ERAMA
 

V. Gysembergh, « Eudoxe de Cnide comme auto­rité scien­ti­fi­que »

Victor Gysembergh (Reims)

Eudoxe de Cnide, dont l’œuvre n’est plus connue que par des cita­tions et des témoi­gna­ges, fut une figure d’auto­rité scien­ti­fi­que sans com­pa­rai­son dans le monde médi­ter­ra­néen anti­que. Son auto­rité se per­pé­tua pen­dant plus d’un mil­lé­naire, se dif­fusa dans les cultu­res avoi­si­nan­tes de la Méditerranée (par exem­ple en Égypte et en Italie) et s’étendit aussi à une forme d’auto­rité morale (dès l’Éthique à Nicomaque d’Aristote).

Un de ses prin­ci­paux titres de gloire fut, en mathé­ma­ti­ques, la solu­tion du « pro­blème délien ». Nous mon­tre­rons d’abord qu’un docu­ment épigraphique, jusqu’à pré­sent ignoré des his­to­riens des scien­ces et de la phi­lo­so­phie, permet d’éclairer d’un jour nou­veau les témoi­gna­ges reliant Eudoxe au « pro­blème délien » : cette ins­crip­tion atteste qu’Eudoxe avait voué des écrits astro­no­mi­ques à un dieu délien.
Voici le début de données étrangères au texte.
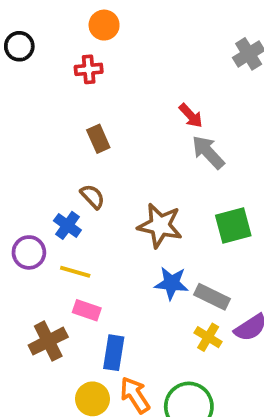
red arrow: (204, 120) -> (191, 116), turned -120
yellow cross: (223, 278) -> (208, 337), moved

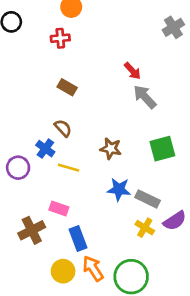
brown rectangle: (98, 139) -> (67, 87), turned -36
brown star: (160, 225) -> (111, 149), size x0.7
yellow line: (75, 272) -> (68, 168), moved
blue rectangle: (114, 353) -> (78, 238), turned -30

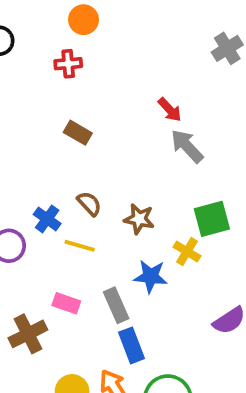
brown semicircle: (63, 128) -> (89, 204), moved
gray rectangle: (147, 199) -> (116, 305), moved, turned 40
yellow cross: (145, 228) -> (187, 252), moved
blue rectangle: (78, 238) -> (131, 345), moved

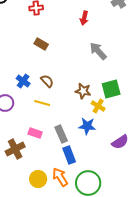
red arrow: (170, 110) -> (84, 18), moved, turned 56
blue cross: (47, 219) -> (23, 81), moved
brown star: (139, 219) -> (83, 91), moved
blue star: (151, 276) -> (87, 126), moved

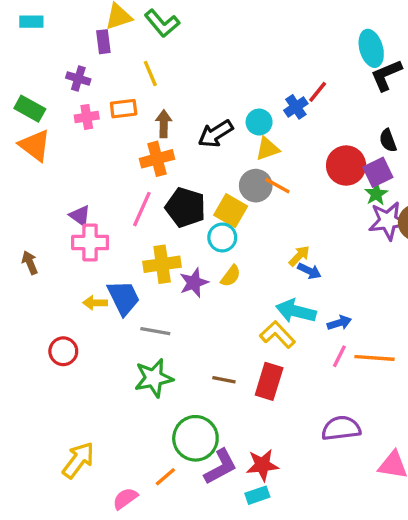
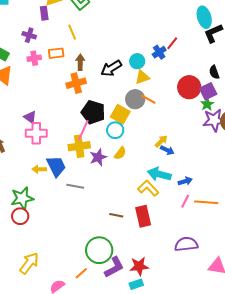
pink line: (142, 209) -> (83, 130), moved
red circle: (63, 351) -> (20, 216), moved
green star: (154, 378) -> (22, 198), moved
red rectangle: (269, 381) -> (143, 216), turned -30

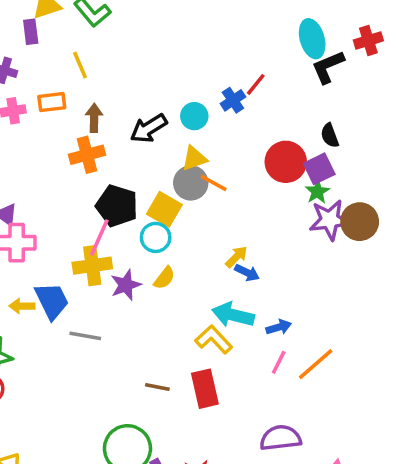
yellow triangle: (142, 77) -> (194, 158), moved
orange line: (206, 202) -> (316, 364), turned -45

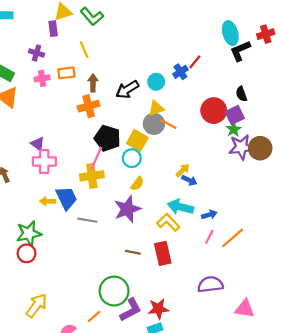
purple star: (126, 285) -> (127, 209), moved, size x1.4

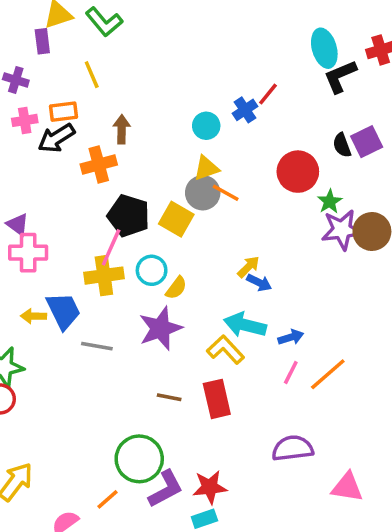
brown arrow: (93, 83) -> (122, 129), moved
black arrow: (127, 90) -> (56, 138), moved
purple square: (235, 115) -> (367, 142), moved
cyan circle: (132, 158) -> (152, 270), moved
Nous resi­tue­rons cette infor­ma­tion dans le contexte de la pra­ti­que bien attes­tée en Grèce ancienne qui consiste à dédier ses écrits dans un temple pour assu­rer leur publi­cité et asseoir son auto­rité scien­ti­fi­que.
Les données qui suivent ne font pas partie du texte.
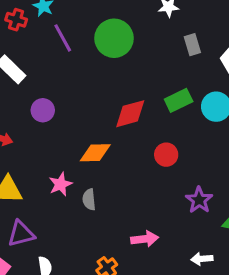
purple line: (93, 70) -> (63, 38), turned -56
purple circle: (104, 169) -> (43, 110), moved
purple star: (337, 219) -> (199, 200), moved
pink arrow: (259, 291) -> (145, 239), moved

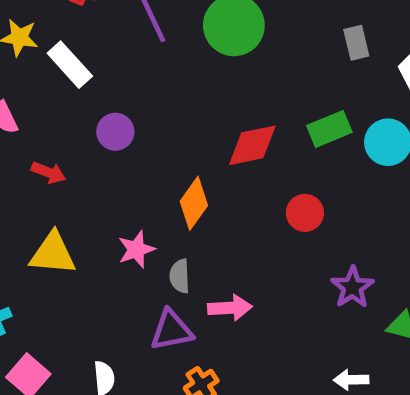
orange diamond: (95, 153) -> (194, 203), turned -56
purple triangle: (21, 234) -> (171, 330), moved
pink arrow: (145, 239) -> (230, 308), moved

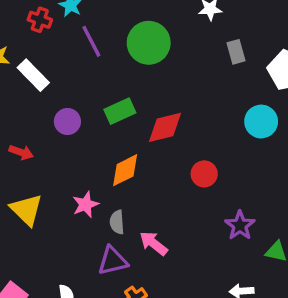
green rectangle: (329, 129) -> (120, 111), moved
orange diamond: (194, 203) -> (125, 170), turned 30
yellow triangle: (53, 254) -> (26, 210), turned 42
pink arrow: (230, 308) -> (154, 243), turned -136

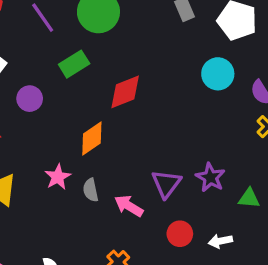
green rectangle: (120, 111) -> (74, 64), moved
red circle: (204, 174) -> (180, 234), moved
purple triangle: (113, 261) -> (166, 184), moved, turned -32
À partir d’inter­pré­ta­tions nou­vel­les de plu­sieurs frag­ments de l’actuelle édition de réfé­rence1, nous iden­ti­fie­rons ensuite chez Eudoxe d’autres stra­té­gies visant à cons­truire l’auto­rité scien­ti­fi­que : l’ins­crip­tion dans des tra­di­tions ancien­nes (la com­po­si­tion d’un Parapegme astro­mé­téo­ro­lo­gi­que et d’une Gês perio­dos) qui sont renou­ve­lées par l’adop­tion de partis pris ori­gi­naux (l’inclu­sion de l’his­toire des idées dans le champ de la géo­gra­phie, la reconnais­sance de la sphé­ri­cité de la terre, l’auto­no­mi­sa­tion de la météo­ro­lo­gie) ; l’établissement de genres nou­veaux de lit­té­ra­ture scien­ti­fi­que (la des­crip­tion du ciel dans les Phénomènes et le Miroir) ; la volonté ency­clo­pé­di­que d’embras­ser le champ de la connais­sance dans son inté­gra­lité (espace ter­res­tre et céleste, temps long et temps court, réa­lité sen­si­ble et intel­li­gi­ble). Nous inter­ro­ge­rons simul­ta­né­ment l’effi­ca­cité de ces stra­té­gies, telle que la révèle la récep­tion de la figure d’Eudoxe par la pos­té­rité.

F. Lasserre, Die Fragmente des Eudoxos von Knidos, Berlin 1966.